Today could be the first day of good weather we've had in a while and days like this need the right music to kick things off with a bang. We've picked out some essential listening to perk up your Tuesday.

Of Monsters and Men: 'Little Talks'

Happy horns, chants and two voices in complete harmony with each other, that's the sound of 'Little Talks' from Of Monsters and Men. This is one of those songs you'll have on repeat all summer. A great track from one of the most exciting bands of the moment.

Shanghai: 'Wet Summer'

'Wet Summer' is the most appropriate song on this list for everyone in the UK. Shanghai's new song offers surrealist imagery, whispered vocals and retro synthesisers to brighten up your grey days.

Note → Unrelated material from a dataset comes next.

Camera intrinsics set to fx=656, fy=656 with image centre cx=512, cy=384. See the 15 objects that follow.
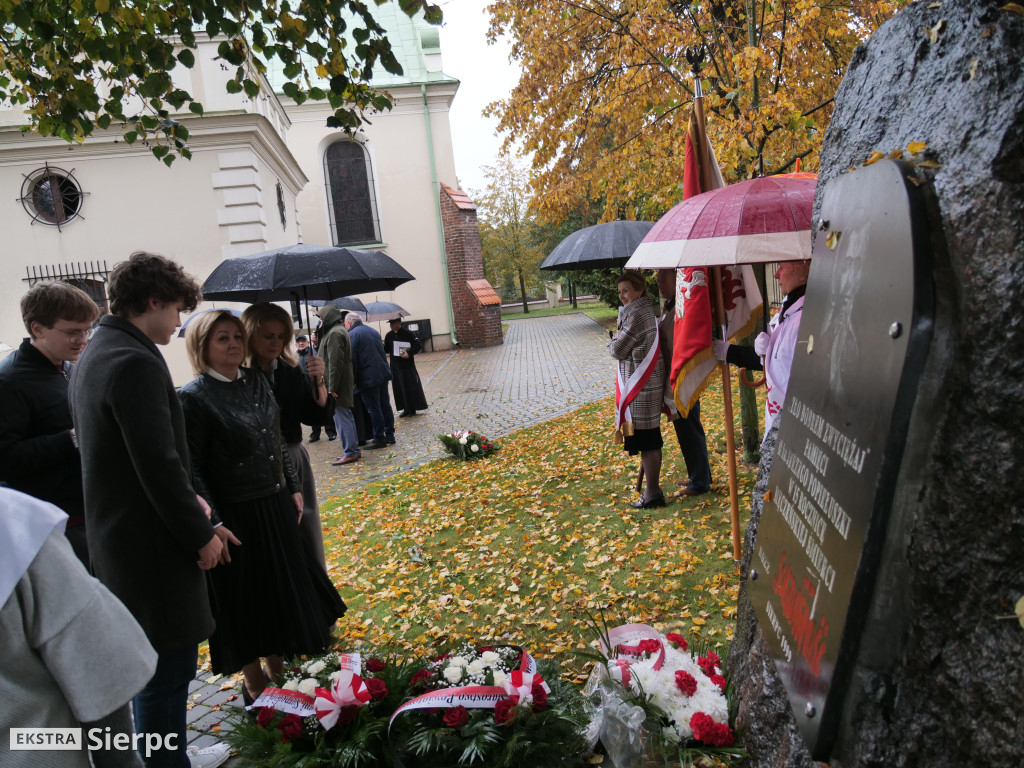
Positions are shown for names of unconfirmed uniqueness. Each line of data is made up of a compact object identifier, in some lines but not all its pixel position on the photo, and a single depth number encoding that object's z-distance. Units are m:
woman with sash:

Ellie Goulding ft. Tinie Tempah: 'Settle Down'

Ellie Goulding's debut album was one of the highlights of 2010, but nothing could have prepared us for this track. Her voice is breathlessly addictive to listen to and Tinie's turn doesn't feel intrusive like his appearance on Rita Ora's single. Expect to hear this all summer long.

The xx: 'Angels'

Released yesterday, 'Angels' develops the moody, introspective sound of The xx into an exciting new stage. If this is anything to go by, their second album could be as exceptional as the first and just as emotionally stark.

Kodaline: 'Lose Your Mind'

The video is a bizarre portrayal of a blue-collar man losing his mind. And the song? Well, the song is strangely upbeat summer listening with dreamy falsetto runs and harmonies. This could be the best song we've heard this week.

Worst track of the week: Conor Maynard's 'Vegas Girl'

'Vegas Girl' deserves special dispensation as the worst track we've come across this week. All of Conor's personality has been surgically removed and replaced with the label's patented Synthetic Timberlake (the pop equivalent of TruBlood). Leaving the sexy electronic bassline to one side, this is a vapid mess of meaningless, clichéd lyrics over the recycled drumbeat of his debut single. If love is supposed to be the language of pop music, Conor Maynard is suffering from aphasia. He should run from his producers as fast as his legs can carry him.